Nel panorama della street photography, le foto di Matteo si distinguono per la pulizia delle immagini, pochi elementi, netti, precisi, inequivocabili. Non pensa mai a ciò che potrebbe fare si concentra e analizza ciò che fa, a volte quando non ha la macchina fotografica si ferma in posti vuoti e silenziosi, da solo, a scrivere o ad ascoltare musica e a pensare. Fino al 2017 la sua fotografia in bianco e nero puntava tutto su inquadrature e composizioni, bilanciamento delle proporzioni e preciso posizionamento del soggetto. Ad oggi crea immagini, incurante delle aspettative altrui, distante dall’ambiente fotografico.

Dal 28 agosto al 10 settembre scorso sono stati esposti due suoi progetti, presso il M.A.D Mantova Arte Design “My Imagination” e “My Vision”, all’interno di una Mostra “La forma è il contenuto”, coprendo anche il periodo del Festival Letteratura. Una mostra personale nella quale si palesa l’evoluzione del suo lavoro. “My imagination” racconta il bisogno di staccarsi parzialmente dalla realtà. Accosta le nuvole a elementi concreti del mondo, una continua ricerca di libertà ed equilibrio. “My Vision” rappresenta il mondo per come l’autore vorrebbe che fosse. Una visione personale della realtà, una ricerca di verità.

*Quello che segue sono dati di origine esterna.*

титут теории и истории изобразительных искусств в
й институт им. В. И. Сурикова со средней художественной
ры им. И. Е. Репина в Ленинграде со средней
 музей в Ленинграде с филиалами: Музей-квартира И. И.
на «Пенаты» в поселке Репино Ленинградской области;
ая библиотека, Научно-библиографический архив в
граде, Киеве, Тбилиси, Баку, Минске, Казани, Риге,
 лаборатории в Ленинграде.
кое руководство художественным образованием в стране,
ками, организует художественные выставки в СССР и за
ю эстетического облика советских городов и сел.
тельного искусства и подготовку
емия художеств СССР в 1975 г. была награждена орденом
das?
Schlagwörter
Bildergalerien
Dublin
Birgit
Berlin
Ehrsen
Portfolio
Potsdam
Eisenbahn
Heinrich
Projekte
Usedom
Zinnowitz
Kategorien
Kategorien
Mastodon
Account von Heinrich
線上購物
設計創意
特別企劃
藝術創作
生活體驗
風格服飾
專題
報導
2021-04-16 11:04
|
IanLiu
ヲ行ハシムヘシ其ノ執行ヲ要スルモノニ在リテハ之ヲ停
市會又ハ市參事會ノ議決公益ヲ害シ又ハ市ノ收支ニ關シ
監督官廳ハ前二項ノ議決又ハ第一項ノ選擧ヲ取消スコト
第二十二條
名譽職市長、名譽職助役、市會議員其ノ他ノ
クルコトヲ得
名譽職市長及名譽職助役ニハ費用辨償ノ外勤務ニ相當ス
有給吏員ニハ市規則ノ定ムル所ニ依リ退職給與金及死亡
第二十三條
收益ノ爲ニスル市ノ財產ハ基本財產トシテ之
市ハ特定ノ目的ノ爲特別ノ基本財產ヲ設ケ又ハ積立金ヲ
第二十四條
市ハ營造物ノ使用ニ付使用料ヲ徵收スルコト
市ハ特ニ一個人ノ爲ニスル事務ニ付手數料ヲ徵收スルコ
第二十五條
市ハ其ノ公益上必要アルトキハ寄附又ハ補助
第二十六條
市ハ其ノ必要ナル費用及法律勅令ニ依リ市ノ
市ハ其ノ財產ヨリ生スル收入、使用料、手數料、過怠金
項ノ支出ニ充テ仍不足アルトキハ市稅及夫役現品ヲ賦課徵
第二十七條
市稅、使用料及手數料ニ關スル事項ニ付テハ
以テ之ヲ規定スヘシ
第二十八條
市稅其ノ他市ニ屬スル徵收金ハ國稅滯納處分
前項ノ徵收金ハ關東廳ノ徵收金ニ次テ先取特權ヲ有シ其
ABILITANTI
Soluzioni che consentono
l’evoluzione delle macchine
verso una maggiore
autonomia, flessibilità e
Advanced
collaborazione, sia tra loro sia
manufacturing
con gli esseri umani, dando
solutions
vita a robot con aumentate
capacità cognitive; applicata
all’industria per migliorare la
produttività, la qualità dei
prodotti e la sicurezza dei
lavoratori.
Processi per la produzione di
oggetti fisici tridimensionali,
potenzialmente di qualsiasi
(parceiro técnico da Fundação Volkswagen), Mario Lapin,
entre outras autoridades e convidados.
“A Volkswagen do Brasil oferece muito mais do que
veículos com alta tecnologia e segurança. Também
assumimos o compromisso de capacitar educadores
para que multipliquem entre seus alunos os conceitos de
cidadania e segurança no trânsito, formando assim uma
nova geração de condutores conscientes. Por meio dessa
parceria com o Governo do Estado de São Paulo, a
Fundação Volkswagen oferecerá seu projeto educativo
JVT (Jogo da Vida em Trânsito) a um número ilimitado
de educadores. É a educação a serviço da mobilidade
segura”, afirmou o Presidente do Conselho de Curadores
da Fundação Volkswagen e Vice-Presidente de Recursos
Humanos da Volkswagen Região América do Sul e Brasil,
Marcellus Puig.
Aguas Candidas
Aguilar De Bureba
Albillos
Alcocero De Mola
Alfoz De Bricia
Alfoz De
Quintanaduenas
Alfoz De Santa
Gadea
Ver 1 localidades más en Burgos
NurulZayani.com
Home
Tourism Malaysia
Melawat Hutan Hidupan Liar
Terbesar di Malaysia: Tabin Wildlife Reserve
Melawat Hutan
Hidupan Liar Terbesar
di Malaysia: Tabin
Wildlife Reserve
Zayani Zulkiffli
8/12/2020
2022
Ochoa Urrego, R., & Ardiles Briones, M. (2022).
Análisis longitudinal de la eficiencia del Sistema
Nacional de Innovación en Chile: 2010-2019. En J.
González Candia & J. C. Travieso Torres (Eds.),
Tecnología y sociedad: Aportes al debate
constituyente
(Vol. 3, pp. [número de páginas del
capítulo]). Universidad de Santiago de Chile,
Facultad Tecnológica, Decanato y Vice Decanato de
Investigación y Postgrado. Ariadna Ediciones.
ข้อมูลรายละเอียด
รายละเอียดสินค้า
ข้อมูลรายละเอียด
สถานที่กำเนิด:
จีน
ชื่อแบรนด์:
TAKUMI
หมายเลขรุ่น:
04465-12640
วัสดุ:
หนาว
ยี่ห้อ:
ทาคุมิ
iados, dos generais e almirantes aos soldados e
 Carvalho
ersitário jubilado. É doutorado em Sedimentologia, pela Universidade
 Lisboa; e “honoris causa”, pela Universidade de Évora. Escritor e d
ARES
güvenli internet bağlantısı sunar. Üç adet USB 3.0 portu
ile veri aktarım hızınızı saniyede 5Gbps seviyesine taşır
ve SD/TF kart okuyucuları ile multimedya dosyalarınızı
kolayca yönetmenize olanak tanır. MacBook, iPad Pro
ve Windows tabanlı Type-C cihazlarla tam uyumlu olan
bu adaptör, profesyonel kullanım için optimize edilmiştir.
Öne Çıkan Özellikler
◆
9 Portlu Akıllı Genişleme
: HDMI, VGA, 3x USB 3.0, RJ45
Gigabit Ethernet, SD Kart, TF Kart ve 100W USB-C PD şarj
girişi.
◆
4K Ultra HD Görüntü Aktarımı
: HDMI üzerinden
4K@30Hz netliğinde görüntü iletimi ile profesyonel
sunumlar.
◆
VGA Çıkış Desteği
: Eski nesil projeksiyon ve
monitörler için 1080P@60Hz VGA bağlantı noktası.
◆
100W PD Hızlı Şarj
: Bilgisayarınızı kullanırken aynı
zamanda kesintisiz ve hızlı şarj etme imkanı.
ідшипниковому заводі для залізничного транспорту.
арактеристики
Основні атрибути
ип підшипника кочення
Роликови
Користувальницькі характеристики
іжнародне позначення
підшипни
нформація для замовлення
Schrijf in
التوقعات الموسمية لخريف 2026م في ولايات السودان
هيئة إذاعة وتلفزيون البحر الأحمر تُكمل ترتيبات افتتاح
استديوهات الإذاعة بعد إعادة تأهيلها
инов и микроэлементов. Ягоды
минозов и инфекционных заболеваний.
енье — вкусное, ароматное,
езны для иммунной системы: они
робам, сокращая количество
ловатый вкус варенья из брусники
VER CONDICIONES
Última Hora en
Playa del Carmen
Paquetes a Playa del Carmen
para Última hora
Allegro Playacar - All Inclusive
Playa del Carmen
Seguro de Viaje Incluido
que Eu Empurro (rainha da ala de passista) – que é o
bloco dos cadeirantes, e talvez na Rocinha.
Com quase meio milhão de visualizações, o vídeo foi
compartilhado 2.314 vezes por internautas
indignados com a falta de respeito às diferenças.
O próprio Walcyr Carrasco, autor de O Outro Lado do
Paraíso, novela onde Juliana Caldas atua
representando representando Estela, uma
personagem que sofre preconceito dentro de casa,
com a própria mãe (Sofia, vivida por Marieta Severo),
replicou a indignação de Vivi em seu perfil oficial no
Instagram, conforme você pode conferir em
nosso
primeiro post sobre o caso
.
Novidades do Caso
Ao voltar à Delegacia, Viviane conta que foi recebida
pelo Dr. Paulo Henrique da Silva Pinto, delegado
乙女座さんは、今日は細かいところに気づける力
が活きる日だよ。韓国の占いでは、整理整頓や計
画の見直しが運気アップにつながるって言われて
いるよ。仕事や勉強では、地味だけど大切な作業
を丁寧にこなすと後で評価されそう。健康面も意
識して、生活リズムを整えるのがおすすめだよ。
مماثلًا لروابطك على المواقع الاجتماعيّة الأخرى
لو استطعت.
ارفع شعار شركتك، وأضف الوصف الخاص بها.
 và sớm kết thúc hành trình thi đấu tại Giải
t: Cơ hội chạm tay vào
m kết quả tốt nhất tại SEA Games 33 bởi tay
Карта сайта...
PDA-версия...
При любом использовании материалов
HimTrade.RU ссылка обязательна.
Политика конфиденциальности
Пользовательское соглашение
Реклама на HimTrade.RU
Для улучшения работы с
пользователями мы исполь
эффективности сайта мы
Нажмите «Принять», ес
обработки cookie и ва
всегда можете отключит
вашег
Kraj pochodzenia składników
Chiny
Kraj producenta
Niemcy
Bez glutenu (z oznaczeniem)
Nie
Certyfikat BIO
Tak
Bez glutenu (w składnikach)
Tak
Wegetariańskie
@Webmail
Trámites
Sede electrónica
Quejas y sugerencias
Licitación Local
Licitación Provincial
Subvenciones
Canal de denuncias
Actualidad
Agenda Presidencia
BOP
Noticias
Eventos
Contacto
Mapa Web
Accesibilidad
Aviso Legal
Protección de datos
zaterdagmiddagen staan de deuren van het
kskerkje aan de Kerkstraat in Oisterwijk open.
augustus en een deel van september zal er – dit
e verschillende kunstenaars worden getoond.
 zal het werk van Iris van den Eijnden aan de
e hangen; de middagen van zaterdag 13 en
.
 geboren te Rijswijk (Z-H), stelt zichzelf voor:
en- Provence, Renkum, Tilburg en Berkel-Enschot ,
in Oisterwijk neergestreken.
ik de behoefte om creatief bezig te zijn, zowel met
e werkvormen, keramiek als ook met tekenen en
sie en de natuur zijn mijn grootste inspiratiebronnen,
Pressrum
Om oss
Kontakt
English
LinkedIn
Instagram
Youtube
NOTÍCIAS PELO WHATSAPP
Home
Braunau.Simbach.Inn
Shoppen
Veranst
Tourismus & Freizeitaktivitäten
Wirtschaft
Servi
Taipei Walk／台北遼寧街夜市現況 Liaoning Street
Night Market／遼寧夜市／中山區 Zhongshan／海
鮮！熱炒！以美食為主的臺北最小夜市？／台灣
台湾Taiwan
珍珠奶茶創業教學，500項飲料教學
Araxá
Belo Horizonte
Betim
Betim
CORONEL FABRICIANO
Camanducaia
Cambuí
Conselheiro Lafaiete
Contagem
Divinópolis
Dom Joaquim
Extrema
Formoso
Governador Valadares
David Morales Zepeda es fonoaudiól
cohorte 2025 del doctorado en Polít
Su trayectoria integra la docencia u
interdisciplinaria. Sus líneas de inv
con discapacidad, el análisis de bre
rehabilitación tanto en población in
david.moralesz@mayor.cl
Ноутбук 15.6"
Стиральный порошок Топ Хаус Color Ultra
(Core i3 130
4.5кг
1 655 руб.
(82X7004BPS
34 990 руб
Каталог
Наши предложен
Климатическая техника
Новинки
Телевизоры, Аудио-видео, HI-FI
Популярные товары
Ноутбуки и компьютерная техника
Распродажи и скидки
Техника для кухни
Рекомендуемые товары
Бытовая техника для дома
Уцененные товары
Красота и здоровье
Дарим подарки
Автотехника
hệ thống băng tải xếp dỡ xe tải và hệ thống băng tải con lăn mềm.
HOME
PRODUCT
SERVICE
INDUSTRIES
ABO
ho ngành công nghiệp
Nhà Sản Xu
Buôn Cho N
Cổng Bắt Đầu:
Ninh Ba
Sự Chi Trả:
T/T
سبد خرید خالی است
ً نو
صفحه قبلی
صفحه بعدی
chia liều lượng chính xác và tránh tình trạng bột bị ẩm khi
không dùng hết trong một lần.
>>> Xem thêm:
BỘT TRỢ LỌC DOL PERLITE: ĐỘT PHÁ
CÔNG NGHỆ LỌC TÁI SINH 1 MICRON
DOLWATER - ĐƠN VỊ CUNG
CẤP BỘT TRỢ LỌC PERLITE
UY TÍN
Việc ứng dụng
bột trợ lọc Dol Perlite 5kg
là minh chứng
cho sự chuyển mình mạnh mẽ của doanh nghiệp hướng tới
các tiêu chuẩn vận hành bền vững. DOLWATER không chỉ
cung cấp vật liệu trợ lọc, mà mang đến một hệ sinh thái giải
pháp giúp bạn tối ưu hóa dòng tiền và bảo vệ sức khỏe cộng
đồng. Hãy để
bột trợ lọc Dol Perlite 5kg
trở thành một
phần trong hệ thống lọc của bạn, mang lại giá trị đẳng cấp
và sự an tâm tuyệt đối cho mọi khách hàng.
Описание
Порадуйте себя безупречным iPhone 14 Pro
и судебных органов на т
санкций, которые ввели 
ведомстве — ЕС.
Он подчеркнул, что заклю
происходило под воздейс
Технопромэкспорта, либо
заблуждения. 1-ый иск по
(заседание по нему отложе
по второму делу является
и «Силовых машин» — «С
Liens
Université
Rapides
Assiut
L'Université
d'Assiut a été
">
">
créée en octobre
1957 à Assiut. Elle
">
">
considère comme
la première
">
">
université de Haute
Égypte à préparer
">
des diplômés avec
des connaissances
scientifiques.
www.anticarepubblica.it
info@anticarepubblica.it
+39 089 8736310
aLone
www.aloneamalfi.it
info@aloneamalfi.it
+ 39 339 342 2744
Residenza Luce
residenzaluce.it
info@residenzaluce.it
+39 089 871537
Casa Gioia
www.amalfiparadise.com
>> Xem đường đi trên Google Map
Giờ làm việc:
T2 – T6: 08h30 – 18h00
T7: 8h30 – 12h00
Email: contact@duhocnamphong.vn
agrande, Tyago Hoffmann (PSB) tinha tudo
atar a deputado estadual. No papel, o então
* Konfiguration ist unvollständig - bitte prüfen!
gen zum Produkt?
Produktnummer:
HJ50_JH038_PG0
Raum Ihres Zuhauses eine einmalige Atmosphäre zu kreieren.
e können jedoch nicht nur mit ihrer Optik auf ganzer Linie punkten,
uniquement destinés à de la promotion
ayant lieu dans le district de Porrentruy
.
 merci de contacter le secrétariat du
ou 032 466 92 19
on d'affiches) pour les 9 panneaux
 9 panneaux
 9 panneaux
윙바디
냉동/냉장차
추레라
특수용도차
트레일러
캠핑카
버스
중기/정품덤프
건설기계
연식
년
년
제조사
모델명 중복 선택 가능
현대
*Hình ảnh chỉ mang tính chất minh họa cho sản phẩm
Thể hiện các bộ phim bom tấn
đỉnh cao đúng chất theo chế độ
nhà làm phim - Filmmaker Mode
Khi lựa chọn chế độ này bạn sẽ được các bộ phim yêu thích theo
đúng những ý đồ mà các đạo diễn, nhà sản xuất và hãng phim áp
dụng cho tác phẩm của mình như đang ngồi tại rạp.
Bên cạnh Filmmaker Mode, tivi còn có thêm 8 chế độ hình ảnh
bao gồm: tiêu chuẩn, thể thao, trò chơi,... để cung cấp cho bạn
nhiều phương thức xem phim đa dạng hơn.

“La mia prima personale, dopo diverse collettive e dopo tante altre attività fotografiche come presentazioni, serate, interviste, presenza in libri… Altre mostre personali seguiranno nel 2021/2022. Un’esperienza intensa che mi ha permesso di avere un contatto diretto con gli osservatori e di comprendere come la fotografia – quando è stampata – assume molta più forza e profondità. La fotografia mostra, non dimostra. Un linguaggio che può essere usato per diversi fini. Io lo uso per mentire.”